Fortunately they didn’t find any signs of anything although he had been taken in with a suspected stroke, and T had driven an almost 4hr round trip to see him the previous night and he’d been reassured he was in good hands. We had already paid in advance for the afternoon tea so thought we wouldn’t waste it.
Well, it was much nicer than I’d expected! Of course there were lots of children there but it wasn’t too hectic given the main event is tomorrow. Think we made a good choice to go on Saturday! They’d decorated the room really nicely with vintage crockery and so on. They had Alice and Wonderland on the projector (one of my favourite Disney films!) and a load of activities for the kids. Sadly B was still too young to take advantage of the chocolate fountain and cupcake decorating! The kids even had mini teapots of orange squash. It was all very cute.

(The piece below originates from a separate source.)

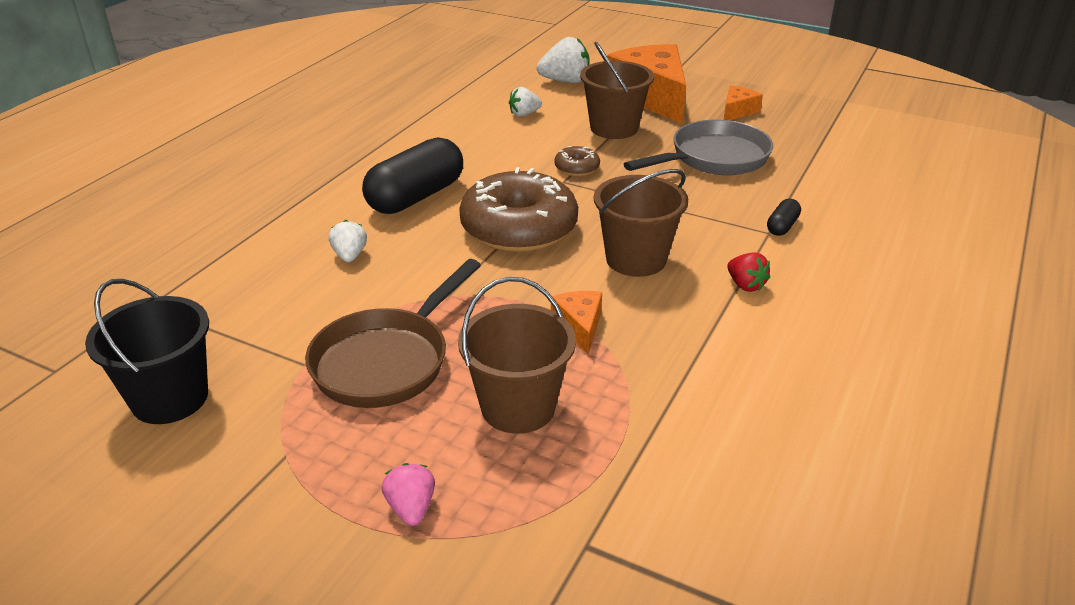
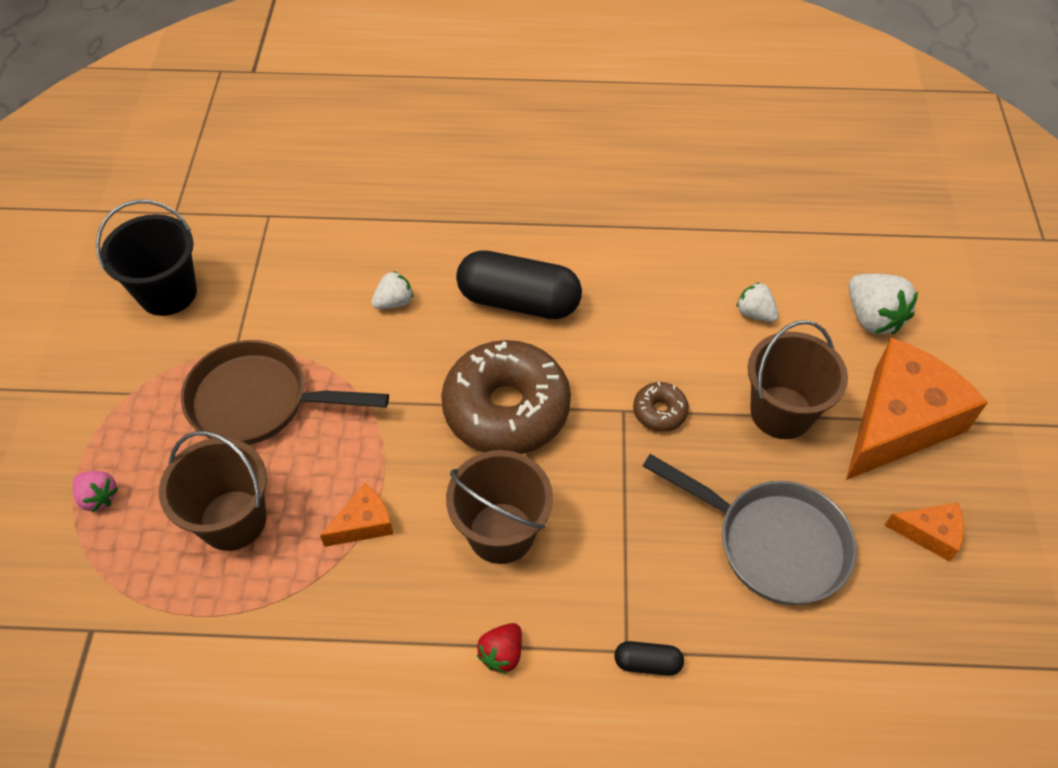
camera: 65 degrees right, 20 degrees up
(411, 508) = (99, 497): pink strawberry -> pink strawberry turned 75 degrees clockwise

So we had double servings of afternoon tea – luckily we were given boxes to take the excess away at the end, so we could have it for dinner! And two glasses of bubbly each which contributed favourably to the mood. B snoozed away in his buggy until he woke up near the end.
Then a guy came and started singing some classics. B woke up and T had him on his lap. They looked adorable because they were wearing matching tops! T has this jumper he wears all the time with stripes on, and we found a babygro that is in the same colours so they can be cute matchy matchy. (I am so cheesy and I make no apologies… I’m trying to find matching mum and baby outfits that we can wear, haha!)
The singer started singing “You’re just too good to be true” and I was waving B’s arms around pretending to dance with him.
And then he smiled – he’s been doing it on and off for the last week or so. We weren’t sure if it was random or not, wind or something, but it’s been getting more regular.
Then, after smiling a bit, he started laughing! His first laugh, looking at me dancing with him.
It was the most adorable thing I’ve ever seen.
I started crying a bit… and T started to feel emotional because I had tears in my eyes, and B was just there giggling whilst I was pretending to dance with him and sing “You’re just too good to be true”, and really that’s the best Mother’s Day gift ever.